After 2 years of treatment, we found similar effectiveness of DMF and TRF in terms of clinical outcomes, but with better MRI-based outcomes for DMF-treated patients, resulting in a lower rate of treatment discontinuation due to lack of effectiveness.
This study provides Class III evidence that for patients with RRMS, TRF and DMF have similar clinical effectiveness after 2 years of treatment.

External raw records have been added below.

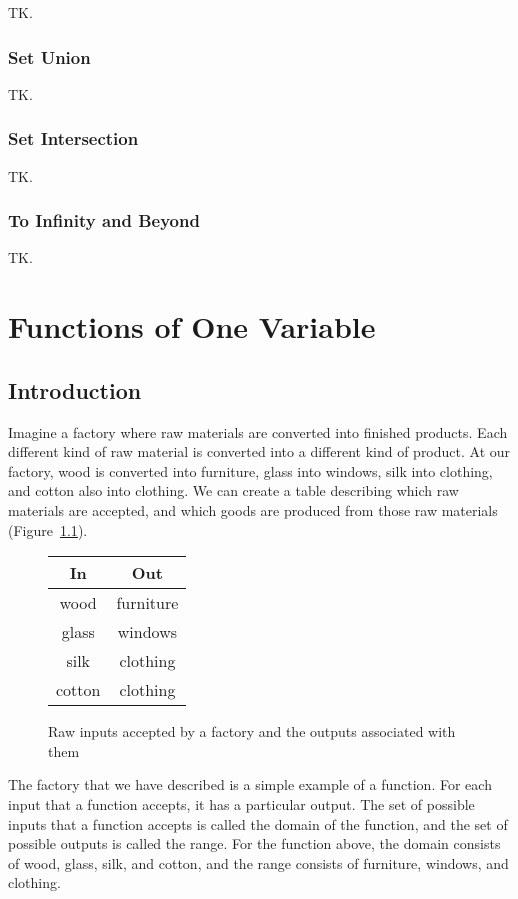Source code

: \documentclass[a4paper,10pt]{report}
\begin{document}
TK.

\subsection{Set Union}

TK.

\subsection{Set Intersection}

TK.

\subsection{To Infinity and Beyond}

TK.

\chapter{Functions of One Variable}

\section{Introduction}

Imagine a factory where raw materials are converted into finished products.
Each different kind of raw material is converted into a different kind of
product. At our factory, wood is converted into furniture, glass into windows,
silk into clothing, and cotton also into clothing. We can create a table
describing which raw materials are accepted, and which goods are produced from
those raw materials (Figure~\ref{fov:factory}).

\begin{figure}
 \renewcommand{\arraystretch}{1.2}
 \begin{tabular}{|c|c|}
  \hline
  \textbf{In} & \textbf{Out} \\
  \hline
  wood & furniture \\
  glass & windows \\
  silk & clothing \\
  cotton & clothing \\
  \hline
 \end{tabular}

 \caption{Raw inputs accepted by a factory and the outputs associated with
 them}
 \label{fov:factory}
\end{figure}

The factory that we have described is a simple example of a \gls{function}. For
each input that a function accepts, it has a particular output. The set of
possible inputs that a function accepts is called the \gls{domain} of the
function, and the set of possible outputs is called the \gls{range}. For the
function above, the domain consists of wood, glass, silk, and cotton, and the
range consists of furniture, windows, and clothing.
\end{document}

本研究旨在对比特立氟胺(TRF)和富马酸二甲酯(DMF)在法国多发性硬化症观察站前瞻性随访的患者中的临床和 MRI 结局的疗效。
共纳入 1770 例接受特立氟胺(TRF)和富马酸二甲酯(DMF)治疗的复发缓解型多发性硬化症(RRMS)患者(TRF 组 713 例,DMF 组 1057 例),采用意向治疗。在起始治疗后的 1 年和 2 年,评估的终点为复发、T2 病灶增加、扩展残疾状况量表评分(EDSS)增加以及停药原因。采用倾向评分(逆概率加权)和逻辑回归进行分析。
TRF 组与 DMF 组在 1 年和 2 年时的复发率和残疾进展率的患者比例在调整混杂因素后相似。然而,DMF 组在 2 年后至少出现一个新的 T2 病灶的调整比例明显低于 TRF 组(60.8%比 72.2%,比值比[OR]0.60, < 0.001)。停药原因分析显示,DMF 组因疗效不佳而停药的比例为 8.5%,TRF 组为 14.5%(OR 0.54, < 0.001),而不良反应导致 TRF 组和 DMF 组在 2 年后停药的比例分别为 16%和 21%(OR 1.39, < 0.001)。
在 2 年的治疗后,我们发现 DMF 和 TRF 在临床结局方面具有相似的疗效,但 DMF 治疗的患者在 MRI 结果上更优,因此因疗效不佳而停药的比例更低。
本研究提供 III 级证据,提示对于 RRMS 患者,TRF 和 DMF 在 2 年的治疗后具有相似的临床疗效。